> _CHALLENGE_
Put every line of all the items below into a numbered list, leaving out any blank lines.

> _INPUT RECORDS_
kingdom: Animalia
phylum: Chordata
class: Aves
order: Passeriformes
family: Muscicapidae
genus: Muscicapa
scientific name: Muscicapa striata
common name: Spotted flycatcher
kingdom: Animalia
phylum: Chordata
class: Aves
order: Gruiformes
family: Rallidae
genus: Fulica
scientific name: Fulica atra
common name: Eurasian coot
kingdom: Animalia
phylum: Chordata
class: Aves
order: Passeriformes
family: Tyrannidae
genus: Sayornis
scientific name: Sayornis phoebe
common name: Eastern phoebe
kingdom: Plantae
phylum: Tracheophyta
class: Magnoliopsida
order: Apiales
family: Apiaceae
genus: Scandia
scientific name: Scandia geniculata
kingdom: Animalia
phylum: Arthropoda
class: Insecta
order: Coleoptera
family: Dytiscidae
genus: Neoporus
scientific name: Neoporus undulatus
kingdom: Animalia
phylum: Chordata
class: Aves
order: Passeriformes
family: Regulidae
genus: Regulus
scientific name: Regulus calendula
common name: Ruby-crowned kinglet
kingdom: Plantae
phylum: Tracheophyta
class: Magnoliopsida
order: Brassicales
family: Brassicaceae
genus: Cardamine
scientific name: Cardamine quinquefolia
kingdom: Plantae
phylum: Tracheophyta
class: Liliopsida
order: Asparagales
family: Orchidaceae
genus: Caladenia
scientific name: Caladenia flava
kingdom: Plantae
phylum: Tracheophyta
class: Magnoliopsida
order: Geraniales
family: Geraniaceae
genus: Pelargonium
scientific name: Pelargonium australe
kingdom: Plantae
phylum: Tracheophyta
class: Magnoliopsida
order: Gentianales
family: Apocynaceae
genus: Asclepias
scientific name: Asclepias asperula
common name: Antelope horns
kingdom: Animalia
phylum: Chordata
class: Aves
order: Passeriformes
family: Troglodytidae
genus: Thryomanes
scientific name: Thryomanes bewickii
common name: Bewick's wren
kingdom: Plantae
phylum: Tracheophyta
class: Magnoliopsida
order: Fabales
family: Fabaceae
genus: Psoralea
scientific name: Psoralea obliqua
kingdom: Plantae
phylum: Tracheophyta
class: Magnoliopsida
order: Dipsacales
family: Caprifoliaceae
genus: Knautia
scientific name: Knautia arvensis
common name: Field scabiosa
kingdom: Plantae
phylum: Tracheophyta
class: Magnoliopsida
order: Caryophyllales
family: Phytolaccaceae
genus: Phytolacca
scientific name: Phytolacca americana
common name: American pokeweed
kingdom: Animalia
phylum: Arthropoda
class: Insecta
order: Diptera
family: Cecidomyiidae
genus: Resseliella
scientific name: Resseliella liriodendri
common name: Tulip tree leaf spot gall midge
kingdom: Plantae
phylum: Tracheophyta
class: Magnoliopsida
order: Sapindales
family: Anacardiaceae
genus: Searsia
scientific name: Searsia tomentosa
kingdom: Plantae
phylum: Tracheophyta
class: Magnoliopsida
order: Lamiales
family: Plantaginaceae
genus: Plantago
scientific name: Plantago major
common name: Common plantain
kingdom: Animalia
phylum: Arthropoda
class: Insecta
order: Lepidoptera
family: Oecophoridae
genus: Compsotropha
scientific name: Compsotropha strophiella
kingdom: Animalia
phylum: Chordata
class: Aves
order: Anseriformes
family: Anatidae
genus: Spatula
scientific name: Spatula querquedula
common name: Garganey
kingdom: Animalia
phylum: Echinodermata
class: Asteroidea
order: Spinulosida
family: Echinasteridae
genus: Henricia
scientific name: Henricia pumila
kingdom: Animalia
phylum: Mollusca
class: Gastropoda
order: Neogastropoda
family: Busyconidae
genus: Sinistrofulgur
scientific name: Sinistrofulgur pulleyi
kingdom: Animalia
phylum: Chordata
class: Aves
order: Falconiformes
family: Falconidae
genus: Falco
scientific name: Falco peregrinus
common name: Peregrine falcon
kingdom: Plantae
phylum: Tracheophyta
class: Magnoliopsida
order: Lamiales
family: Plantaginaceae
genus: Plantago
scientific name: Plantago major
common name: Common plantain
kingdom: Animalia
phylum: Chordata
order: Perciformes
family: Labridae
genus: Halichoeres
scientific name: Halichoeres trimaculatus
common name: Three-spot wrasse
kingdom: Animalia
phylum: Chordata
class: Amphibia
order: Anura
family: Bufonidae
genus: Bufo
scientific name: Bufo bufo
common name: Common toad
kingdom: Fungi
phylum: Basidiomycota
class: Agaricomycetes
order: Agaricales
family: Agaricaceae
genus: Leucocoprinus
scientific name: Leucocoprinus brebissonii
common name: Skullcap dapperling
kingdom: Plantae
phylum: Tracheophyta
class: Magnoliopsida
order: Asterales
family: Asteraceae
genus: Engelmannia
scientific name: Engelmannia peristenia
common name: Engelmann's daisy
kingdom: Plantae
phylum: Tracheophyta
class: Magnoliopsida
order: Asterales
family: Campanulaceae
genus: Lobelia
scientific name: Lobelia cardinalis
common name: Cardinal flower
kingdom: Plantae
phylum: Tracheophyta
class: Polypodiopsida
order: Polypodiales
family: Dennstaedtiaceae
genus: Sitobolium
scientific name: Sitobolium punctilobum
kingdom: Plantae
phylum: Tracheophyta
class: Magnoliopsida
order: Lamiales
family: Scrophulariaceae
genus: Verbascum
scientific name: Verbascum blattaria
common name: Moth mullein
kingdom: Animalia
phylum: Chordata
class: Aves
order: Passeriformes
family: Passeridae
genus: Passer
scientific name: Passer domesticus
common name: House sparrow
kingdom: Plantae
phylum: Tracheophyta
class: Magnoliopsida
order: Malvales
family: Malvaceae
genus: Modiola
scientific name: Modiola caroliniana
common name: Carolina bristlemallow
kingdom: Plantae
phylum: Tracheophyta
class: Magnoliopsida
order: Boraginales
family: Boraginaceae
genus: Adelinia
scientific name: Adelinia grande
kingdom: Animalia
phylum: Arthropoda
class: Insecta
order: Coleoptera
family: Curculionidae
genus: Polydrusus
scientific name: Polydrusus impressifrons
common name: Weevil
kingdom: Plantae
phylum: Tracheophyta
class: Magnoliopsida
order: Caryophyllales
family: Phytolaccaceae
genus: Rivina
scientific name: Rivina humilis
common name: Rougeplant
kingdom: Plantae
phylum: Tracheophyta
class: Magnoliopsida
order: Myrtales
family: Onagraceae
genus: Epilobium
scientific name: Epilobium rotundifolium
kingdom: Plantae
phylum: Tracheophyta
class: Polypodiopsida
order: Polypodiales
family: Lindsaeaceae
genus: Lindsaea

> _SOLVED EXERCISE_
1. kingdom: Animalia
2. phylum: Chordata
3. class: Aves
4. order: Passeriformes
5. family: Muscicapidae
6. genus: Muscicapa
7. scientific name: Muscicapa striata
8. common name: Spotted flycatcher
9. kingdom: Animalia
10. phylum: Chordata
11. class: Aves
12. order: Gruiformes
13. family: Rallidae
14. genus: Fulica
15. scientific name: Fulica atra
16. common name: Eurasian coot
17. kingdom: Animalia
18. phylum: Chordata
19. class: Aves
20. order: Passeriformes
21. family: Tyrannidae
22. genus: Sayornis
23. scientific name: Sayornis phoebe
24. common name: Eastern phoebe
25. kingdom: Plantae
26. phylum: Tracheophyta
27. class: Magnoliopsida
28. order: Apiales
29. family: Apiaceae
30. genus: Scandia
31. scientific name: Scandia geniculata
32. kingdom: Animalia
33. phylum: Arthropoda
34. class: Insecta
35. order: Coleoptera
36. family: Dytiscidae
37. genus: Neoporus
38. scientific name: Neoporus undulatus
39. kingdom: Animalia
40. phylum: Chordata
41. class: Aves
42. order: Passeriformes
43. family: Regulidae
44. genus: Regulus
45. scientific name: Regulus calendula
46. common name: Ruby-crowned kinglet
47. kingdom: Plantae
48. phylum: Tracheophyta
49. class: Magnoliopsida
50. order: Brassicales
51. family: Brassicaceae
52. genus: Cardamine
53. scientific name: Cardamine quinquefolia
54. kingdom: Plantae
55. phylum: Tracheophyta
56. class: Liliopsida
57. order: Asparagales
58. family: Orchidaceae
59. genus: Caladenia
60. scientific name: Caladenia flava
61. kingdom: Plantae
62. phylum: Tracheophyta
63. class: Magnoliopsida
64. order: Geraniales
65. family: Geraniaceae
66. genus: Pelargonium
67. scientific name: Pelargonium australe
68. kingdom: Plantae
69. phylum: Tracheophyta
70. class: Magnoliopsida
71. order: Gentianales
72. family: Apocynaceae
73. genus: Asclepias
74. scientific name: Asclepias asperula
75. common name: Antelope horns
76. kingdom: Animalia
77. phylum: Chordata
78. class: Aves
79. order: Passeriformes
80. family: Troglodytidae
81. genus: Thryomanes
82. scientific name: Thryomanes bewickii
83. common name: Bewick's wren
84. kingdom: Plantae
85. phylum: Tracheophyta
86. class: Magnoliopsida
87. order: Fabales
88. family: Fabaceae
89. genus: Psoralea
90. scientific name: Psoralea obliqua
91. kingdom: Plantae
92. phylum: Tracheophyta
93. class: Magnoliopsida
94. order: Dipsacales
95. family: Caprifoliaceae
96. genus: Knautia
97. scientific name: Knautia arvensis
98. common name: Field scabiosa
99. kingdom: Plantae
100. phylum: Tracheophyta
101. class: Magnoliopsida
102. order: Caryophyllales
103. family: Phytolaccaceae
104. genus: Phytolacca
105. scientific name: Phytolacca americana
106. common name: American pokeweed
107. kingdom: Animalia
108. phylum: Arthropoda
109. class: Insecta
110. order: Diptera
111. family: Cecidomyiidae
112. genus: Resseliella
113. scientific name: Resseliella liriodendri
114. common name: Tulip tree leaf spot gall midge
115. kingdom: Plantae
116. phylum: Tracheophyta
117. class: Magnoliopsida
118. order: Sapindales
119. family: Anacardiaceae
120. genus: Searsia
121. scientific name: Searsia tomentosa
122. kingdom: Plantae
123. phylum: Tracheophyta
124. class: Magnoliopsida
125. order: Lamiales
126. family: Plantaginaceae
127. genus: Plantago
128. scientific name: Plantago major
129. common name: Common plantain
130. kingdom: Animalia
131. phylum: Arthropoda
132. class: Insecta
133. order: Lepidoptera
134. family: Oecophoridae
135. genus: Compsotropha
136. scientific name: Compsotropha strophiella
137. kingdom: Animalia
138. phylum: Chordata
139. class: Aves
140. order: Anseriformes
141. family: Anatidae
142. genus: Spatula
143. scientific name: Spatula querquedula
144. common name: Garganey
145. kingdom: Animalia
146. phylum: Echinodermata
147. class: Asteroidea
148. order: Spinulosida
149. family: Echinasteridae
150. genus: Henricia
151. scientific name: Henricia pumila
152. kingdom: Animalia
153. phylum: Mollusca
154. class: Gastropoda
155. order: Neogastropoda
156. family: Busyconidae
157. genus: Sinistrofulgur
158. scientific name: Sinistrofulgur pulleyi
159. kingdom: Animalia
160. phylum: Chordata
161. class: Aves
162. order: Falconiformes
163. family: Falconidae
164. genus: Falco
165. scientific name: Falco peregrinus
166. common name: Peregrine falcon
167. kingdom: Plantae
168. phylum: Tracheophyta
169. class: Magnoliopsida
170. order: Lamiales
171. family: Plantaginaceae
172. genus: Plantago
173. scientific name: Plantago major
174. common name: Common plantain
175. kingdom: Animalia
176. phylum: Chordata
177. order: Perciformes
178. family: Labridae
179. genus: Halichoeres
180. scientific name: Halichoeres trimaculatus
181. common name: Three-spot wrasse
182. kingdom: Animalia
183. phylum: Chordata
184. class: Amphibia
185. order: Anura
186. family: Bufonidae
187. genus: Bufo
188. scientific name: Bufo bufo
189. common name: Common toad
190. kingdom: Fungi
191. phylum: Basidiomycota
192. class: Agaricomycetes
193. order: Agaricales
194. family: Agaricaceae
195. genus: Leucocoprinus
196. scientific name: Leucocoprinus brebissonii
197. common name: Skullcap dapperling
198. kingdom: Plantae
199. phylum: Tracheophyta
200. class: Magnoliopsida
201. order: Asterales
202. family: Asteraceae
203. genus: Engelmannia
204. scientific name: Engelmannia peristenia
205. common name: Engelmann's daisy
206. kingdom: Plantae
207. phylum: Tracheophyta
208. class: Magnoliopsida
209. order: Asterales
210. family: Campanulaceae
211. genus: Lobelia
212. scientific name: Lobelia cardinalis
213. common name: Cardinal flower
214. kingdom: Plantae
215. phylum: Tracheophyta
216. class: Polypodiopsida
217. order: Polypodiales
218. family: Dennstaedtiaceae
219. genus: Sitobolium
220. scientific name: Sitobolium punctilobum
221. kingdom: Plantae
222. phylum: Tracheophyta
223. class: Magnoliopsida
224. order: Lamiales
225. family: Scrophulariaceae
226. genus: Verbascum
227. scientific name: Verbascum blattaria
228. common name: Moth mullein
229. kingdom: Animalia
230. phylum: Chordata
231. class: Aves
232. order: Passeriformes
233. family: Passeridae
234. genus: Passer
235. scientific name: Passer domesticus
236. common name: House sparrow
237. kingdom: Plantae
238. phylum: Tracheophyta
239. class: Magnoliopsida
240. order: Malvales
241. family: Malvaceae
242. genus: Modiola
243. scientific name: Modiola caroliniana
244. common name: Carolina bristlemallow
245. kingdom: Plantae
246. phylum: Tracheophyta
247. class: Magnoliopsida
248. order: Boraginales
249. family: Boraginaceae
250. genus: Adelinia
251. scientific name: Adelinia grande
252. kingdom: Animalia
253. phylum: Arthropoda
254. class: Insecta
255. order: Coleoptera
256. family: Curculionidae
257. genus: Polydrusus
258. scientific name: Polydrusus impressifrons
259. common name: Weevil
260. kingdom: Plantae
261. phylum: Tracheophyta
262. class: Magnoliopsida
263. order: Caryophyllales
264. family: Phytolaccaceae
265. genus: Rivina
266. scientific name: Rivina humilis
267. common name: Rougeplant
268. kingdom: Plantae
269. phylum: Tracheophyta
270. class: Magnoliopsida
271. order: Myrtales
272. family: Onagraceae
273. genus: Epilobium
274. scientific name: Epilobium rotundifolium
275. kingdom: Plantae
276. phylum: Tracheophyta
277. class: Polypodiopsida
278. order: Polypodiales
279. family: Lindsaeaceae
280. genus: Lindsaea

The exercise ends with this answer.